Critical: Galaxy network failures

Galaxy apps (at least mine) fail to load across regions. From my testing so far, there seem to be no errors, just hangs:

  • First, users reported issues from multiple regions (France, Vietnam, Canada)
  • Second, I verified by connecting to the apps using VPN via other regions, and confirmed the network hangs
  • Third, to prove it wasn’t my app itself, I migrated to Railway yesterday, and network failures are not happening there.

I started having issues in us-east-1. I’m guessing some limits are reached in Galaxy’s piping when the app is sending many files at once? It’s not many users, so this isn’t like super intense.

After a number of successful file transfers, the endpoint starts failing with 503 errors:

I just experienced the hung connections in us-east-1, it just sits there not loading:

I’ve received both 502 and 503 errors.

There seems to be something that happened to other regions first, and now I’m finally experiencing it in US East.

For example, for one path, it takes 30 seconds to load a few MB:

Other websites are fine, so it isn’t my network speed. It’s the app on Galaxy.

Sometimes the HTML page itself goes 503 with No server is available to handle this request:

If I keep trying and get lucky to have the app loaded, it still seems to always fail on the web socket connection:

Hi @trusktr

Have you opened a support case with us for investigation? We have a large number of customers running Galaxy across different regions and continents and haven’t had reports of this, so it’s likely something specific to your organization and your app.

Reach out through our real-time chat and ask to be directed to Philippe. I’ll investigate your case closely. We receive a high volume of support requests and try to centralize everything through the chat so nothing gets lost.

Best regards,

1 Like

By any chance, are you seeing this problem when using Meteor 3.5-beta.10?

I am also seeing this issue in one of the apps I am testing as part of the 3.5 beta, and the runtime logs show problems with Change Streams.

I ask because you have been participating in the Meteor 3.5 post and discussing specific experimental features in that beta version. If you are getting that error on 3.5-beta.10, reverting to a stable and recommended version may help (Meteor 3.4.1).

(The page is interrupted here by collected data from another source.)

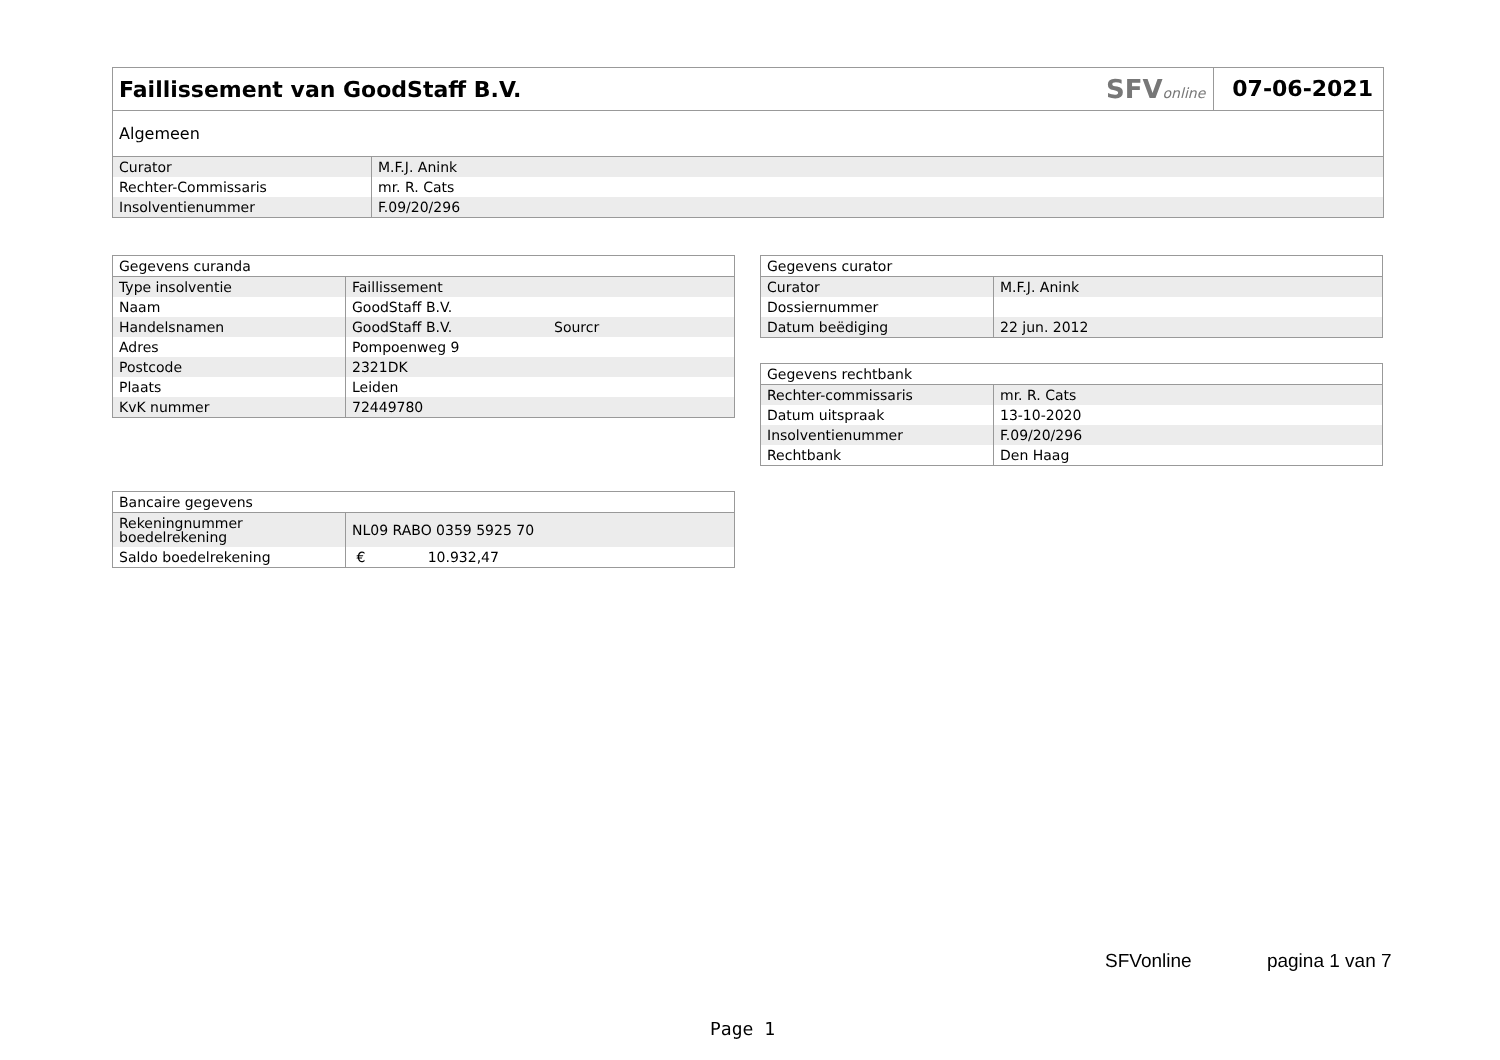Faillissement van GoodStaff B.V.
SFVonline 07-06-2021
| Algemeen | |
| --- | --- |
| Curator | M.F.J. Anink |
| Rechter-Commissaris | mr. R. Cats |
| Insolventienummer | F.09/20/296 |
| Gegevens curanda | | |
| --- | --- | --- |
| Type insolventie | Faillissement | |
| Naam | GoodStaff B.V. | |
| Handelsnamen | GoodStaff B.V. | Sourcr |
| Adres | Pompoenweg 9 | |
| Postcode | 2321DK | |
| Plaats | Leiden | |
| KvK nummer | 72449780 | |
| Gegevens curator | |
| --- | --- |
| Curator | M.F.J. Anink |
| Dossiernummer | |
| Datum beëdiging | 22 jun. 2012 |
| Gegevens rechtbank | |
| --- | --- |
| Rechter-commissaris | mr. R. Cats |
| Datum uitspraak | 13-10-2020 |
| Insolventienummer | F.09/20/296 |
| Rechtbank | Den Haag |
| Bancaire gegevens | |
| --- | --- |
| Rekeningnummer boedelrekening | NL09 RABO 0359 5925 70 |
| Saldo boedelrekening | € 10.932,47 |
SFVonline pagina 1 van 7
Page 1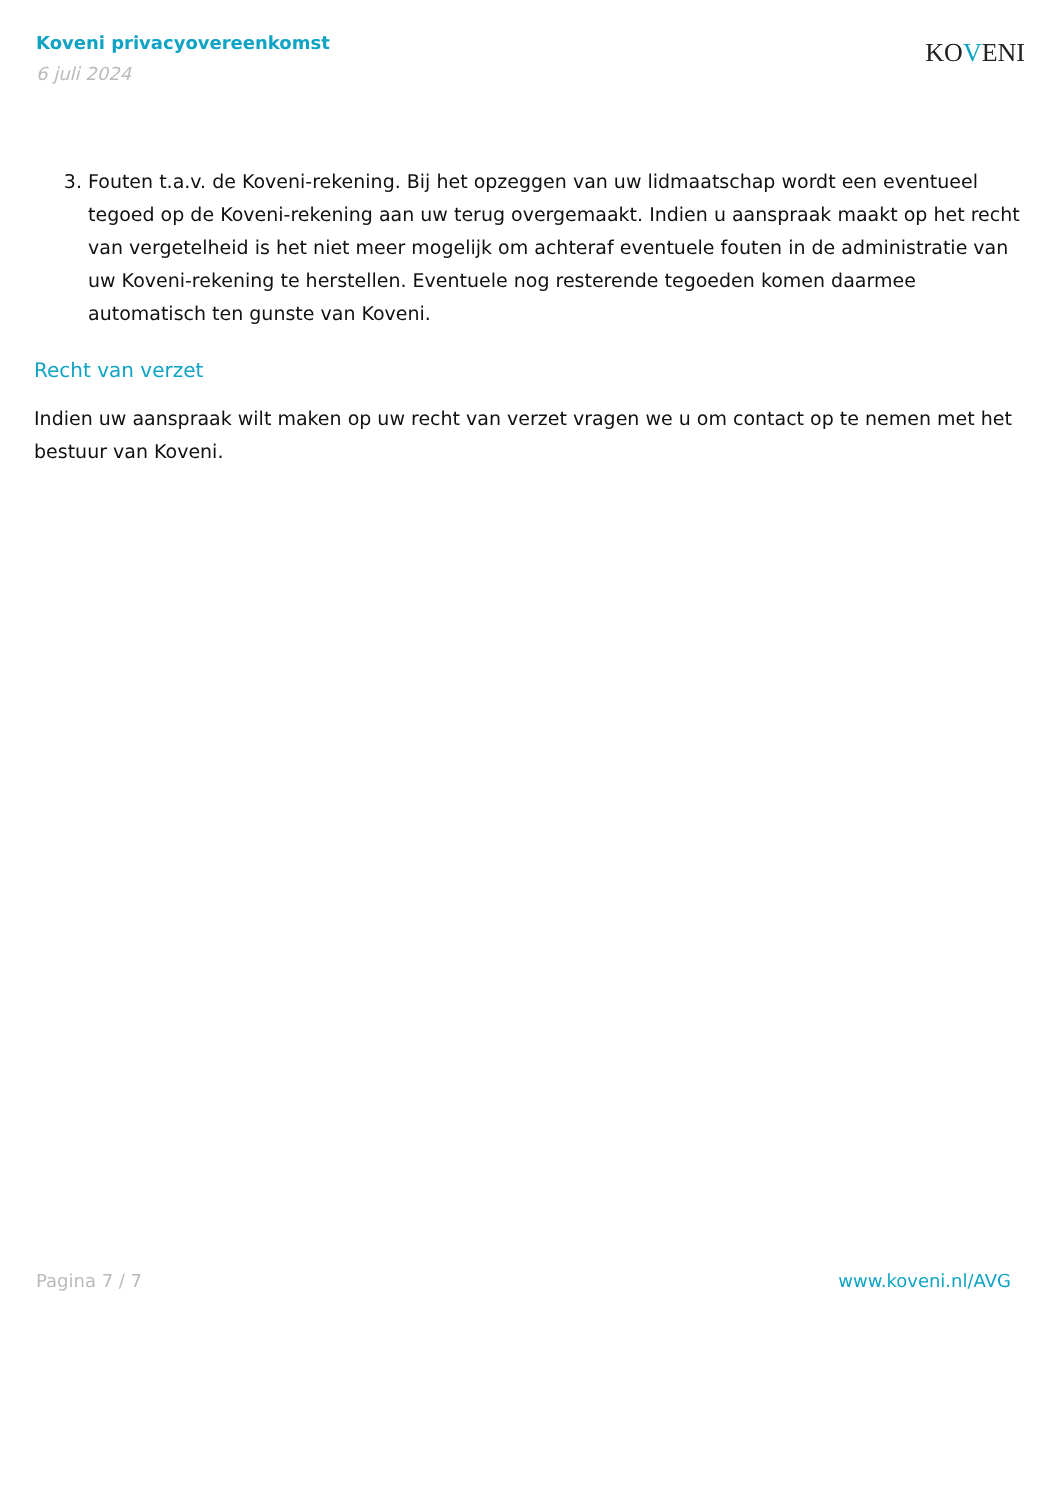Koveni privacyovereenkomst
6 juli 2024
KOVENI
3. Fouten t.a.v. de Koveni-rekening. Bij het opzeggen van uw lidmaatschap wordt een eventueel tegoed op de Koveni-rekening aan uw terug overgemaakt. Indien u aanspraak maakt op het recht van vergetelheid is het niet meer mogelijk om achteraf eventuele fouten in de administratie van uw Koveni-rekening te herstellen. Eventuele nog resterende tegoeden komen daarmee automatisch ten gunste van Koveni.
Recht van verzet
Indien uw aanspraak wilt maken op uw recht van verzet vragen we u om contact op te nemen met het bestuur van Koveni.
Pagina 7 / 7 www.koveni.nl/AVG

It is important to follow up on the specific actions taken and provide context. If you decide to opt in to a beta version like 3.5-beta.10, which we really appreciate for the testing and feedback, could we ask you to continue the follow-up in that specific topic?

I have detected a similar problem, and I think yours could be related to 3.5-beta.10. I am researching it to understand what causes it and report any findings to the Change Streams and 3.5 specialists.

Together, we will make next Meteor releases stable.

1 Like

In one week, we have issued two times that our app does not respond. We have several subdomains, connected to galaxy. Let’ say like a.mydomain.com, b, c, d, etc.

Suddenly, almost same time in different days none of our sub domains didn’t respond. The app itself was working in Galaxy, since the domain that galaxy provided worked. This has never happened before and this was only in app that has been published to galaxy metal. No errors anywhere just http 502 response. All my domains are Route 53 in AWS and all other domains worked meanwhile.

I don’t know if this is same issue than yours but very strange anyway.

1 Like

No, I had the same issues on earlier versions too.

I’m seeing the same problems on other services like Railway:

I’m guessing this is an Amazon AWS problem? Is it because Iran bombed two of their data centers in the Middle East in retaliation to US bombing? Has AWS changed something? What could it be?

Today connections are all good again. Unfortunately I didn’t get to investigate while the connection was bad (f.e. with traceroute while VPN’ed to other countries).

This seems to be something outside of the control of Galaxy or Railway. Maybe AWS, or maybe domain systems. I’m not sure what yet. I’ll debug when it happens again.